For my costume, I tried to echo the silhouette of Maude’s dress as much as possible. I acquired a red and black magic bicycle deck and created the look of the squares on her skirt by making an overskirt with them.

I wanted to be able to sit down in my costume without bending the cards, so the card skirt is detachable. I used the left-overs of the bias tape used on the straps of the dress to go around the seam of the waist. I used snaps to keep it in place. There is a row of black chain-mail links sewn to the bias tape, and then each card has holes punched in the corners and more chain-mail links hooking them together. I laid out the cards carefully, so on the skirt the red portion is backing the black, and the black portion is backing the red.

Joker and Harley

I’m wearing a 28 inch long blonde wig, braided into long pigtails with black and red ribbon wrapped in them. The Viking helmet I’m wearing was painted black and red with plastic bonding paint (but the helmet is made of some weird material, so it didn’t bond properly. In the future, I may create my own helmet from scratch, but this worked for what I needed). The horns are detachable so it was easy to paint without touching them.
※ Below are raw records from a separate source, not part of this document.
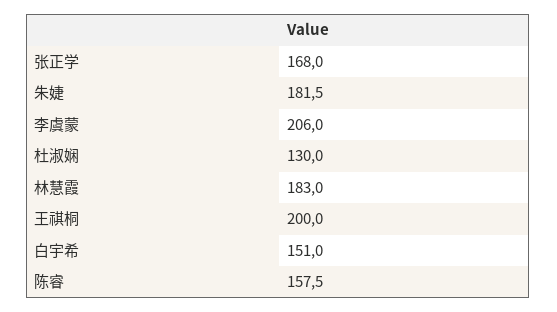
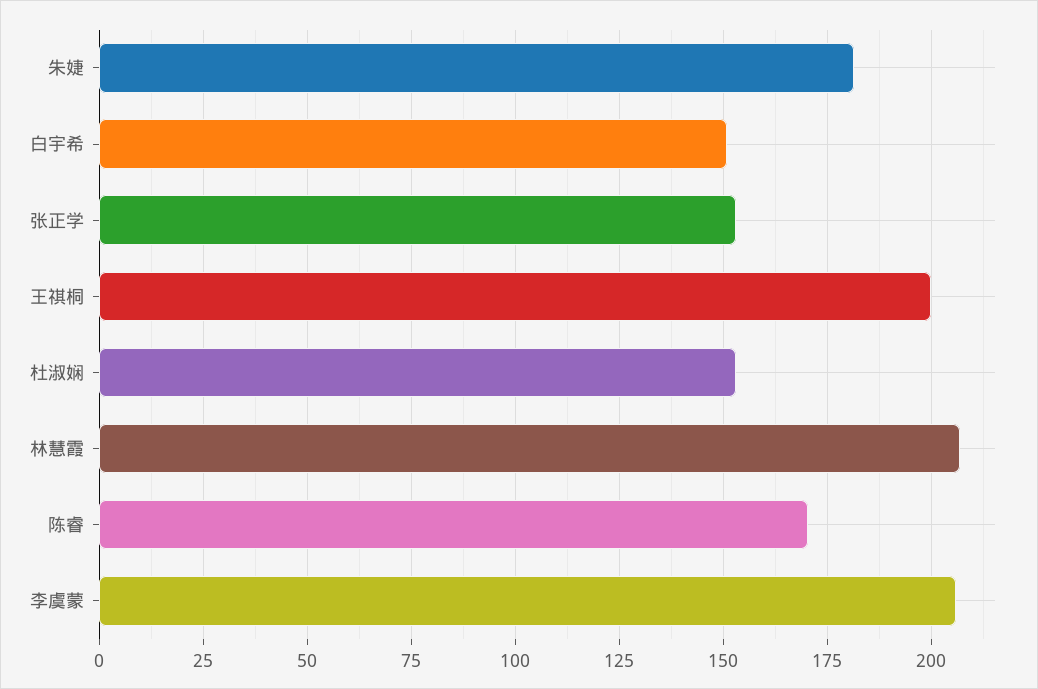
  {
-   "张正学": 168,
+   "张正学": 152.5,
    "朱婕": 181.5,
    "李虞蒙": 206,
-   "杜淑娴": 130,
+   "杜淑娴": 152.5,
-   "林慧霞": 183,
+   "林慧霞": 207.5,
    "王祺桐": 200,
    "白宇希": 151,
-   "陈睿": 157.5
+   "陈睿": 170
  }

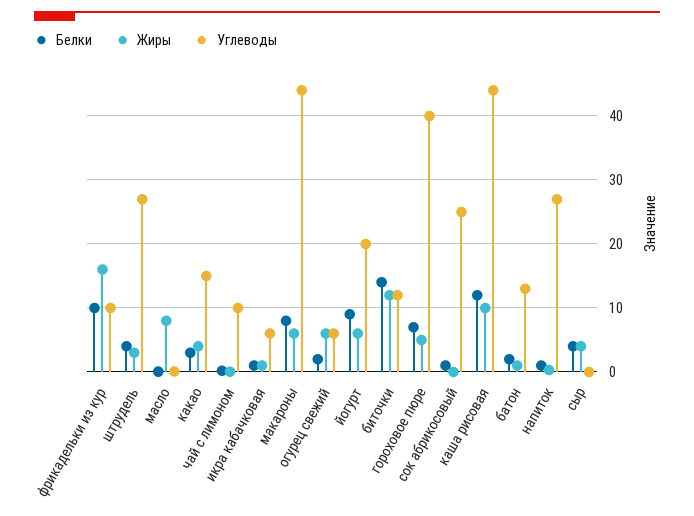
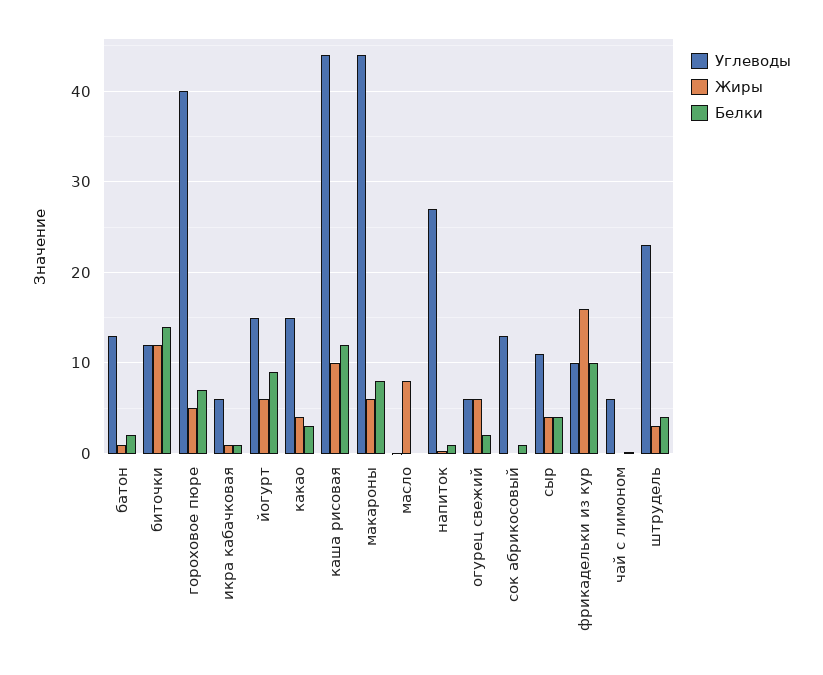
  {
    "Белки": {
      "фрикадельки из кур": 10,
      "штрудель": 4,
      "масло": 0,
      "какао": 3,
      "чай с лимоном": 0,
      "икра кабачковая": 1,
      "макароны": 8,
      "огурец свежий": 2,
      "йогурт": 9,
      "биточки": 14,
      "гороховое пюре": 7,
      "сок абрикосовый": 1,
      "каша рисовая": 12,
      "батон": 2,
      "напиток": 1,
      "сыр": 4
    },
    "Жиры": {
      "фрикадельки из кур": 16,
      "штрудель": 3,
      "масло": 8,
      "какао": 4,
      "чай с лимоном": 0,
      "икра кабачковая": 1,
      "макароны": 6,
      "огурец свежий": 6,
      "йогурт": 6,
      "биточки": 12,
      "гороховое пюре": 5,
      "сок абрикосовый": 0,
      "каша рисовая": 10,
      "батон": 1,
      "напиток": 0,
      "сыр": 4
    },
    "Углеводы": {
      "фрикадельки из кур": 10,
-     "штрудель": 27,
+     "штрудель": 23,
      "масло": 0,
      "какао": 15,
-     "чай с лимоном": 10,
+     "чай с лимоном": 6,
      "икра кабачковая": 6,
      "макароны": 44,
      "огурец свежий": 6,
-     "йогурт": 20,
+     "йогурт": 15,
      "биточки": 12,
      "гороховое пюре": 40,
-     "сок абрикосовый": 25,
+     "сок абрикосовый": 13,
      "каша рисовая": 44,
      "батон": 13,
      "напиток": 27,
-     "сыр": 0
+     "сыр": 11
    }
  }

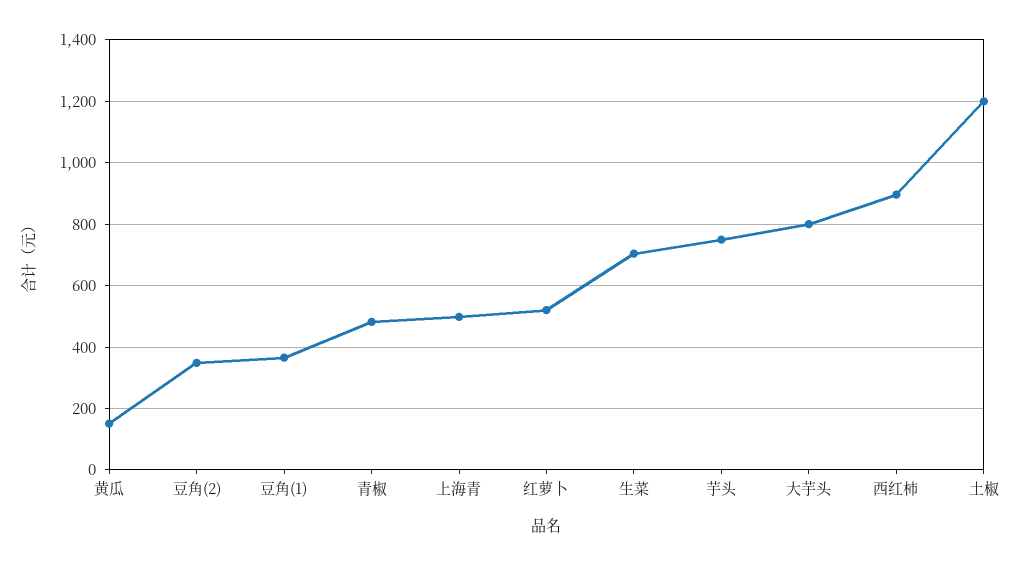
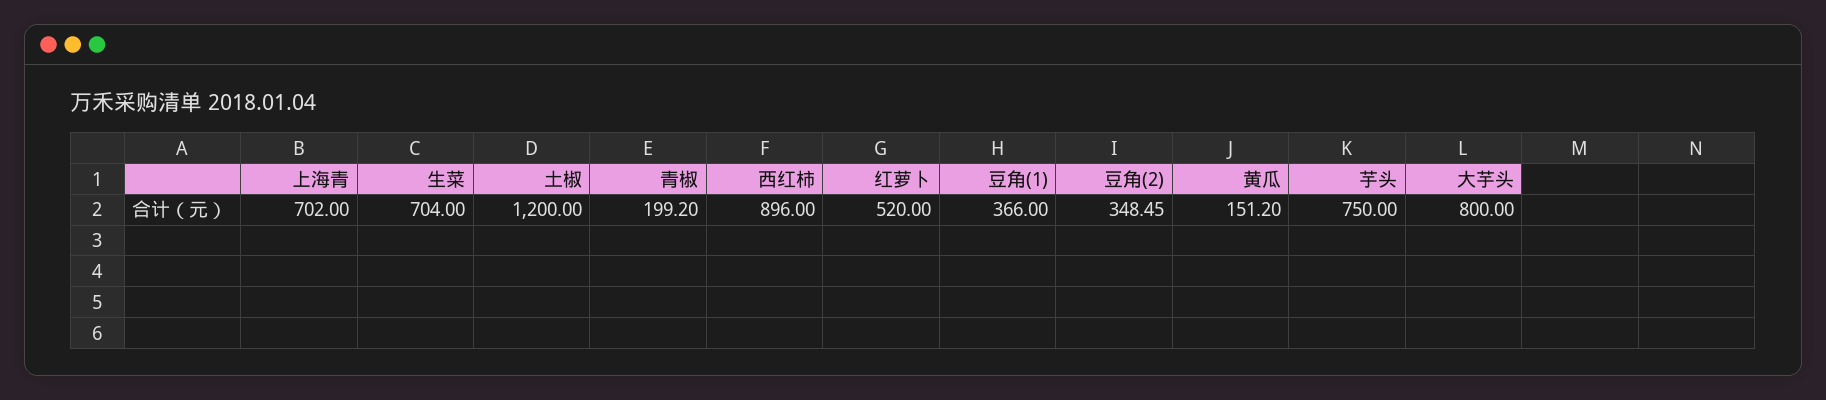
  {
    "黄瓜": 151.2,
    "豆角(2)": 348.45,
    "豆角(1)": 366,
-   "青椒": 480,
+   "青椒": 199.2,
-   "上海青": 500,
+   "上海青": 702,
    "红萝卜": 520,
    "生菜": 704,
    "芋头": 750,
    "大芋头": 800,
    "西红柿": 896,
    "土椒": 1200
  }

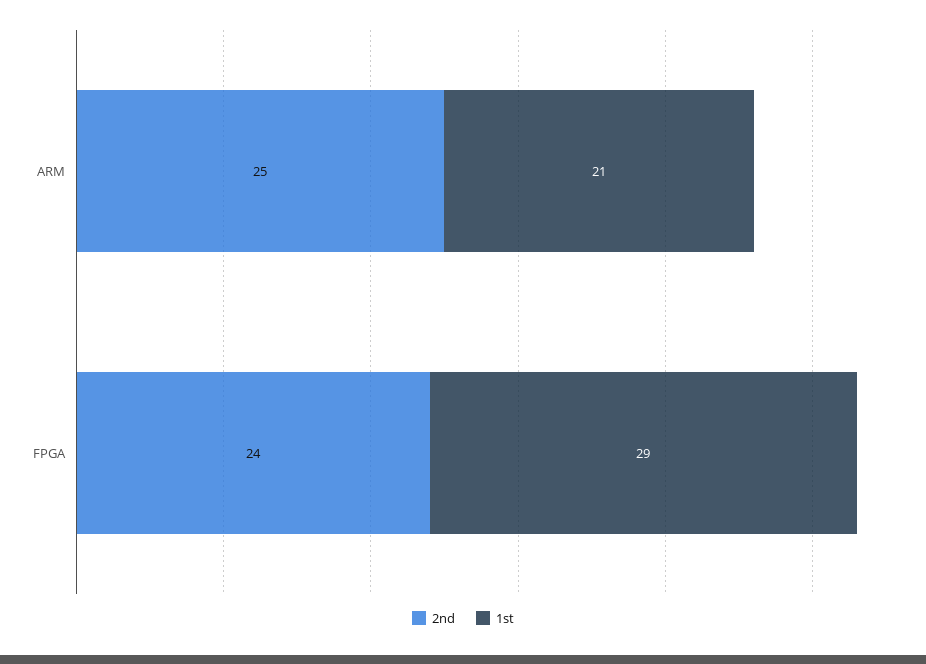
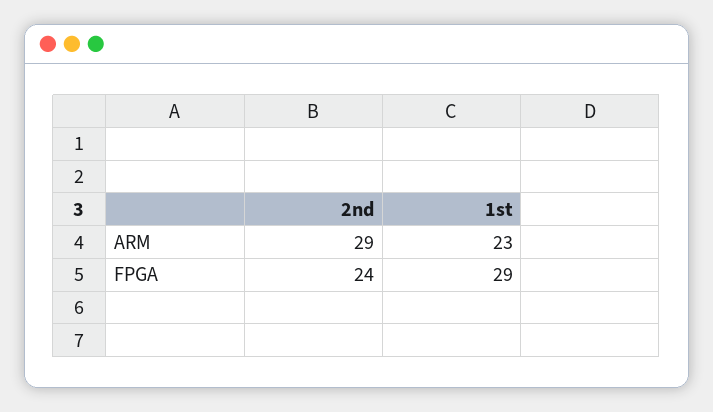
  {
    "2nd": {
-     "ARM": 25,
+     "ARM": 29,
      "FPGA": 24
    },
    "1st": {
-     "ARM": 21,
+     "ARM": 23,
      "FPGA": 29
    }
  }

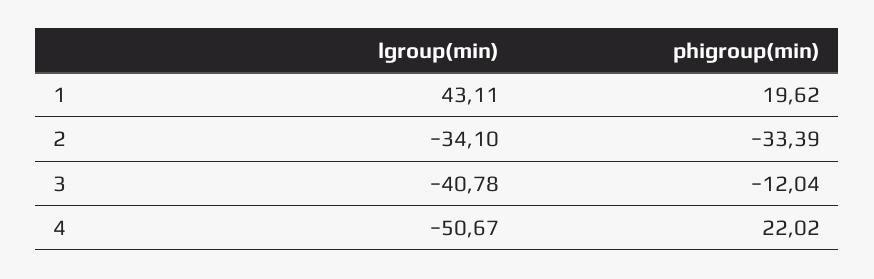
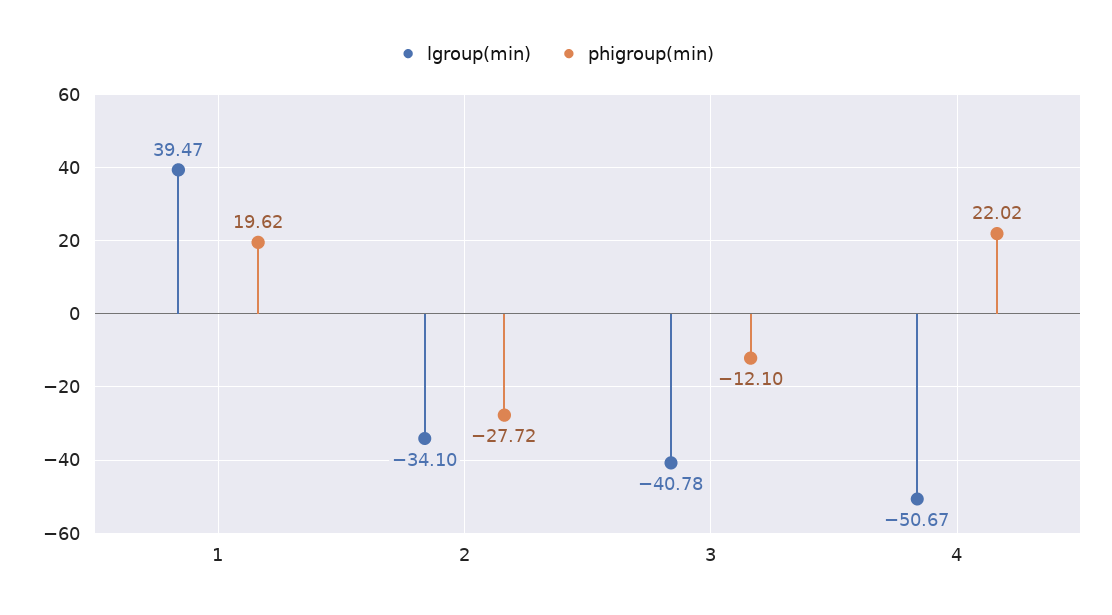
  {
    "lgroup(min)": {
-     "1": 43.11,
+     "1": 39.47,
      "2": -34.1,
      "3": -40.78,
      "4": -50.67
    },
    "phigroup(min)": {
      "1": 19.62,
-     "2": -33.39,
+     "2": -27.72,
-     "3": -12.04,
+     "3": -12.1,
      "4": 22.02
    }
  }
I burned holes into the tip s of the horns with my stencil maker, and then pushed hot glue into the holes to anchor the pom-poms. I added glue and pressed them into the horn until they felt secure. I wore small men’s gladiator costume shoes, painted red and black with vinyl paint. The paint is from Kryolan, and I found it at Autozone. It was wonderful, and after it dried it wasn’t sticky. It didn’t rub off onto my skin during tests or later onto the black tights I wore. The day of I wore black tights with red fishnets over top. In the future I might just sew a red and black pair of tights for myself to continue the half red/half black look. But here, in this picture, you can see my legs:

Sharctank lebowski mashup photo

The bowling ball chest pieces were the vacuum-formed clear plastic I showed in earlier blog posts, painted on the inside with red and black plastic bonding paint. I peeled off the inside layer of protective covering, but I left the outside on until I was completely finished messing with the costume. A belt sander was used to even up the pieces. I used my stencil maker (Its like a sautering iron with a very fine-tipped point, I bought mine from Joann’s for about 18 dollars) to melt tiny holes all along the outside edge, and then I hand-sewed pieces of red and black elastic with ruffly edges along it to give it a finished look. I attached more of the elastic between the two pieces to make a place for snaps to be sewn, so that I could securely attach them to the dress. I also attached two hooks to each piece, one at the side of the bust line and one on the shoulder strap at the top. I might add a second hook at the top, on the other side of the strap, just for a little extra stability. After pulling off the covering plastic WOO did those pieces shine!

I made the chest and cards detachable for the simple reason that I couldn’t ride in a car with them on the dress. A seatbelt wouldn’t have worked properly, and I would have destroyed the cards. I’m VERY glad I made the dress that way! To attend panels and sit down I had my hubby unlink a couple cards in the back so I could sit, so that wasn’t a real problem.

I’m sad, I forgot my trident (pitchfork really, lol), but in the end I’m glad, because the convention was madness! I got bumped into a lot. I’m very glad that I didn’t wear this costume on Saturday. Funny enough, quite a few people misunderstood my costume, but it was mostly the younger con-goers. I doubt they had ever seen the Big Lebowski, but that doesn’t really matter to me. I’m glad we did this! I only wish we could attend Lebowski fest this year, because Jeff Bridges is going to be there!!!!